Gafas de cerca

Tacho Rufino

jirufino@grupojoly.com

El hombre tranquilo

Si algo tiene el vivir es la negación de la propia muerte, la ignorancia cotidiana del destino que la vida nos deparará, tarde o temprano. Nos parece que sólo vayan a morirse otros. Pero sucede que la muerte de algunas personas te acerca a la tuya, porque atrapa tu memoria, y al mismo tiempo te avisa de que debes amar por encima de todo el hecho de estar vivo. Uno acaba por saber que es pasajera la rabia por perder a alguien que llenaba los espacios esenciales -su familia y los amigos más amados-, pero que también alumbraba sucesivos anillos de cariño, más periféricos. Al desparecer estas personas de los sitios y los días, poco a poco el mal consuelo dará lugar al recuerdo sereno, al rumiar reconfortante de los momentos compartidos: risas, pequeñas epístolas, charlas donde se repiten los argumentos y se reiteran los sentimientos; pequeñas cosas de inmenso poder evocador.
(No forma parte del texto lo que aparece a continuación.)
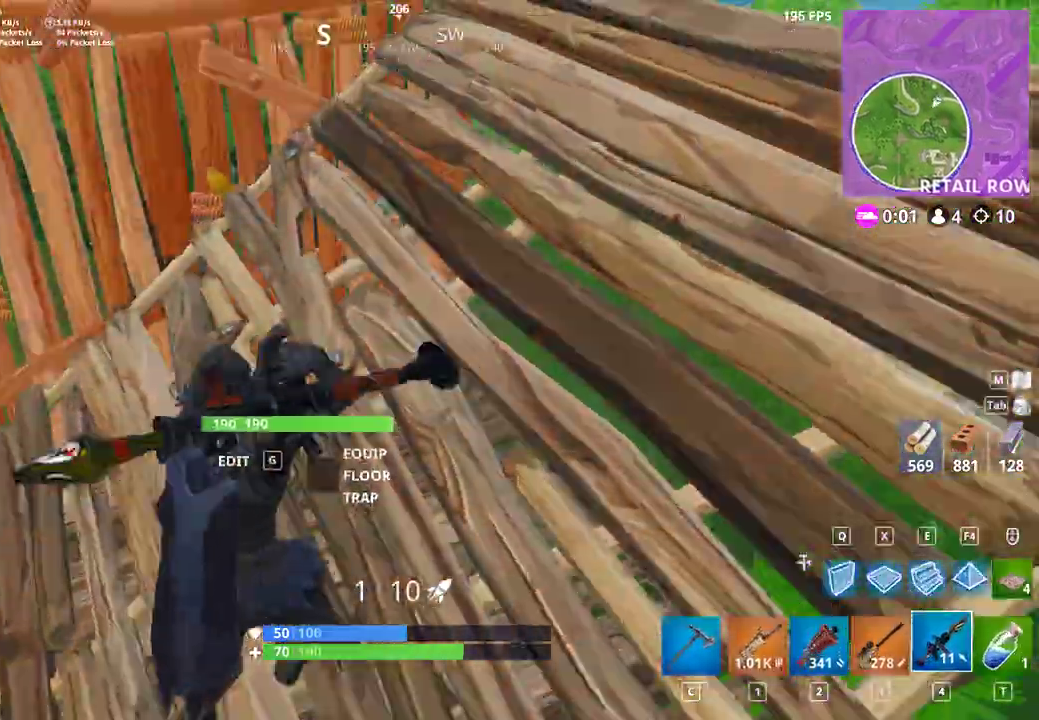
{"keys": ["d", "shift", "w"], "mouse": [], "events": []}
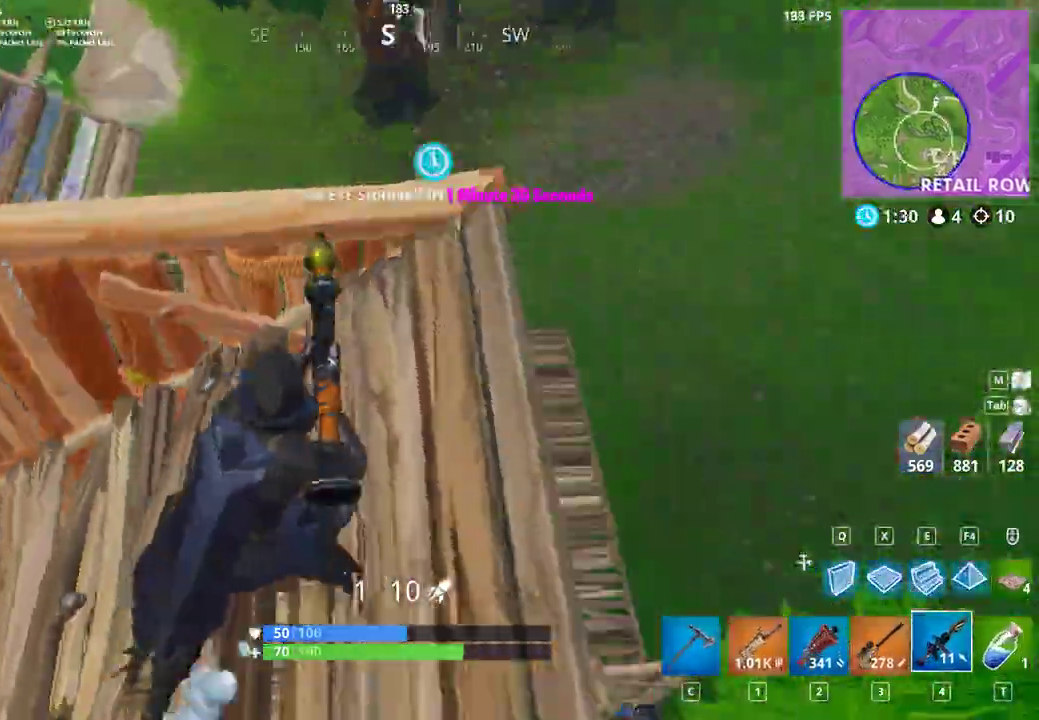
{"keys": ["a", "shift"], "mouse": [], "events": [[33, "w", "up"], [67, "a", "down"], [100, "d", "up"], [167, "a", "up"], [167, "d", "down"], [500, "a", "down"], [500, "d", "up"]]}
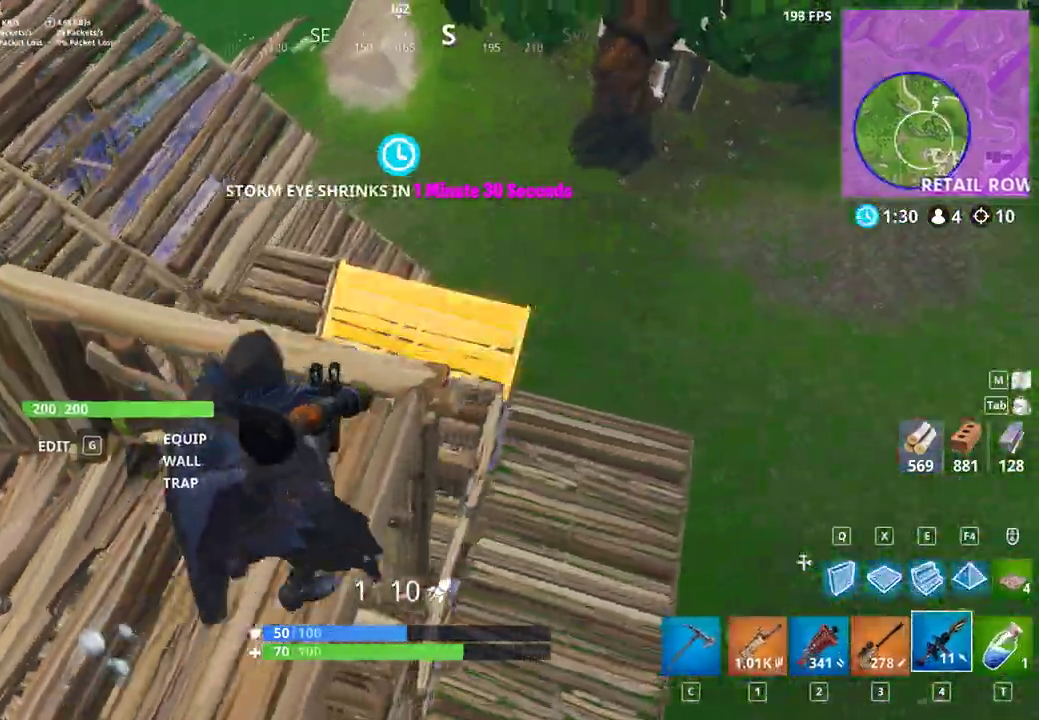
{"keys": ["a", "shift"], "mouse": [], "events": [[167, "a", "up"], [200, "d", "down"], [433, "a", "down"], [467, "d", "up"]]}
Gente ajena al vicio de hacerse ver y notar, pero cuya sencillez trasluce gran valía a pesar de una impronta ocupada más en los demás que en sí misma. La generosidad es la virtud de los buenos. Pero acaban por dejarnos.

El hombre tranquilo destila la belleza con la rutina y la cercanía, cultivando las costumbres, que son invisibles anclas ante los embates y desilusiones de la existencia. No siente tortura por la soledad, sino que la busca para su disfrute íntimo, en la lectura, la música, el paseo o el cuidado de su hogar. No sólo por proteger su espíritu; también por tener algo verdadero que ofrecer: amistad, compasión, ternura, consejos. Ejemplo, al cabo. El hombre tranquilo no anhela apariencia; contiene la vanidad que tienta a su inteligencia o su capacidad profesional. No compra voluntades ni afectos, se los gana casi sin querer. El hombre tranquilo no sabe de esnobismos, no cotiza a otros por un puñado de fogonazos de fama, reflejos vanos, sombras tristes. El hombre tranquilo cultiva su huerto -el que sea- por filantropía. Por amor a la vida compartida. Ésa que no va a ser igual sin Ismael Yebra. Es desagradable aceptar que ya no vamos a escuchar de su boca su acento andaluz culto, su mirada atenta ante tus palabras. No leer en este periódico, con quien tanto quiso, su columna del jueves.

Tantos han expresado tanto cariño por él en estas páginas desde que murió. Pero no es tarde, ya no lo será nunca. El hombre tranquilo nunca se irá de esa limpia estancia del alma en la que habita la mejor memoria, con su despensa de cariño, a la que, en momentos de gozo o de turbación, podamos acudir a sacar algo con que alimentarnos de belleza y afecto.